Importance: Excess body weight and insulin resistance lead to type 2 diabetes and other major health problems. There is an urgent need for dietary interventions to address these conditions.
Objective: To measure the effects of a low-fat vegan diet on body weight, insulin resistance, postprandial metabolism, and intramyocellular and hepatocellular lipid levels in overweight adults.
Design, setting, and participants: This 16-week randomized clinical trial was conducted between January 2017 and February 2019 in Washington, DC. Of 3115 people who responded to flyers in medical offices and newspaper and radio advertisements, 244 met the participation criteria (age 25 to 75 years; body mass index of 28 to 40) after having been screened by telephone.
Interventions: Participants were randomized in a 1:1 ratio. The intervention group (n = 122) was asked to follow a low-fat vegan diet and the control group (n = 122) to make no diet changes for 16 weeks.
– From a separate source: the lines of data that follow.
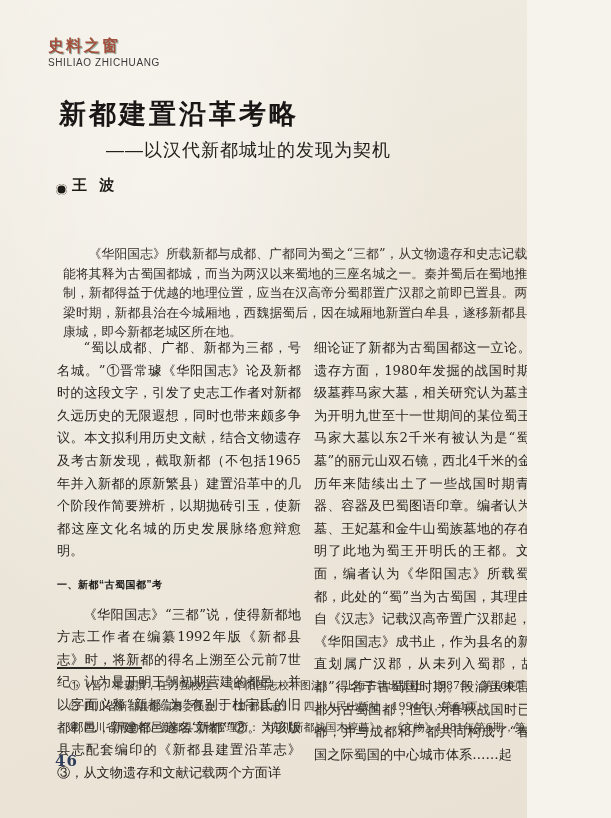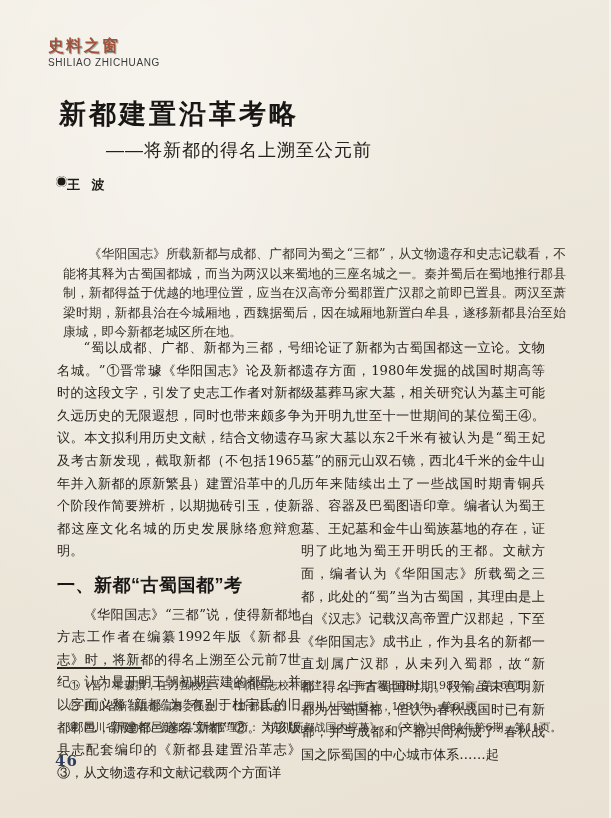--- a/index.html
+++ b/index.html
@@ -4,21 +4,21 @@
 <style>
   * { box-sizing: border-box; }
   html, body { margin: 0; padding: 0; }
   body {
     width: 611px; height: 818px;
     font-family: "DejaVu Serif", "Liberation Serif", serif;
     background: #f6f3ec;
   }
   .page {
     position: relative;
-    width: 609px; height: 818px;
+    width: 527px; height: 818px;
     background:
       radial-gradient(ellipse at 30% 20%, rgba(255,255,255,0.45), rgba(255,255,255,0) 55%),
       linear-gradient(160deg, #f2eee4 0%, #ece6da 45%, #e9e2d4 100%);
     color: #2b2620;
     overflow: hidden;
   }
 
   
   .col-label {
     position: absolute; left: 48px; top: 36px;
@@ -43,52 +43,52 @@
     text-align: right;
   }
   .article-subtitle {
     position: absolute; left: 106px; top: 138px; margin: 0;
     font-family: "Liberation Sans", sans-serif;
     font-size: 18px; font-weight: 500; letter-spacing: 1px;
     color: #24211d;
   }
   .author-line {
     position: absolute; left: 56px; top: 176px;
-    display: flex; align-items: flex-start; 
+    display: flex; align-items: flex-end; gap: 5px;
     font-family: "Liberation Sans", sans-serif;
-    font-size: 13px; font-weight: bold; letter-spacing: 4px;
+    font-size: 15px; font-weight: bold; letter-spacing: 4px;
     color: #1d1b18;
   }
   .author-bullet {
     display: inline-block; width: 11px; height: 11px;
     border-radius: 50%; background: #1d1b18;
     box-shadow: inset 0 0 0 1.5px #ece6da, inset 0 0 0 5px #1d1b18;
     flex: none;
   }
 
   
   .abstract {
     position: absolute; left: 55px; top: 236px; width: 503px; margin: 8px;
     font-size: 12.8px; line-height: 19.5px;
     text-align: justify; text-indent: 2em;
     color: #35302a;
   }
 
   
   .columns {
     position: absolute; left: 57px; top: 337px; width: 501px;
-    display: flex; 
+    display: flex; gap: 13px;
   }
   .col { width: 244px; font-size: 13.2px; line-height: 22.6px; text-align: justify; color: #282420; }
   .col p { margin: 0; }
   .col p.indent { text-indent: 2em; }
   .section-heading {
     margin: 11px 0 7px 0;
     font-family: "Liberation Sans", sans-serif;
-    font-size: 18px; font-weight: bold; letter-spacing: 0.5px;
+    font-size: 10px; font-weight: bold; letter-spacing: 0.5px;
     color: #191715;
   }
 
   
   .footnote-rule {
     position: absolute; left: 57px; top: 667px;
     width: 85px; height: 2px; background: #2a2622;
   }
   .footnotes {
     position: absolute; left: 69px; top: 675px; width: 505px;
@@ -105,21 +105,21 @@
 </style>
 </head>
 <body>
 
 <div class="page">
 
   <div class="col-label">史料之窗</div>
   <div class="col-label-pinyin">SHILIAO ZHICHUANG</div>
 
   <h1 class="article-title">新都建置沿革考略</h1>
-  <h2 class="article-subtitle">——将新都的得名上溯至公元前</h2>
+  <h2 class="article-subtitle">——以汉代新都城址的发现为契机</h2>
 
   <div class="author-line">
     <span class="author-bullet"></span>
     <span>王 波</span>
   </div>
 
   <p class="abstract">《华阳国志》所载新都与成都、广都同为蜀之“三都”，从文物遗存和史志记载看，不能将其释为古蜀国都城，而当为两汉以来蜀地的三座名城之一。秦并蜀后在蜀地推行郡县制，新都得益于优越的地理位置，应当在汉高帝分蜀郡置广汉郡之前即已置县。两汉至萧梁时期，新都县治在今城厢地，西魏据蜀后，因在城厢地新置白牟县，遂移新都县治至始康城，即今新都老城区所在地。</p>
 
   <div class="columns">
     <div class="col">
Main outcomes and measures: At weeks 0 and 16, body weight was assessed using a calibrated scale. Body composition and visceral fat were measured by dual x-ray absorptiometry. Insulin resistance was assessed with the homeostasis model assessment index and the predicted insulin sensitivity index (PREDIM). Thermic effect of food was measured by indirect calorimetry over 3 hours after a standard liquid breakfast (720 kcal). In a subset of participants (n = 44), hepatocellular and intramyocellular lipids were quantified by proton magnetic resonance spectroscopy. Repeated measure analysis of variance was used for statistical analysis.
Results: Among the 244 participants in the study, 211 (87%) were female, 117 (48%) were White, and the mean (SD) age was 54.4 (11.6) years. Over the 16 weeks, body weight decreased in the intervention group by 5.9 kg (95% CI, 5.0-6.7 kg; P < .001). Thermic effect of food increased in the intervention group by 14.1% (95% CI, 6.5-20.4; P < .001). The homeostasis model assessment index decreased (-1.3; 95% CI, -2.2 to -0.3; P < .001) and PREDIM increased (0.9; 95% CI, 0.5-1.2; P < .001) in the intervention group. Hepatocellular lipid levels decreased in the intervention group by 34.4%, from a mean (SD) of 3.2% (2.9%) to 2.4% (2.2%) (P = .002), and intramyocellular lipid levels decreased by 10.4%, from a mean (SD) of 1.6 (1.1) to 1.5 (1.0) (P = .03). None of these variables changed significantly in the control group over the 16 weeks. The change in PREDIM correlated negatively with the change in body weight (r = -0.43; P < .001). Changes in hepatocellular and intramyocellular lipid levels correlated with changes in insulin resistance (both r = 0.51; P = .01).
Conclusions and relevance: A low-fat plant-based dietary intervention reduces body weight by reducing energy intake and increasing postprandial metabolism. The changes are associated with reductions in hepatocellular and intramyocellular fat and increased insulin sensitivity.
Trial registration: ClinicalTrials.gov Identifier: NCT02939638.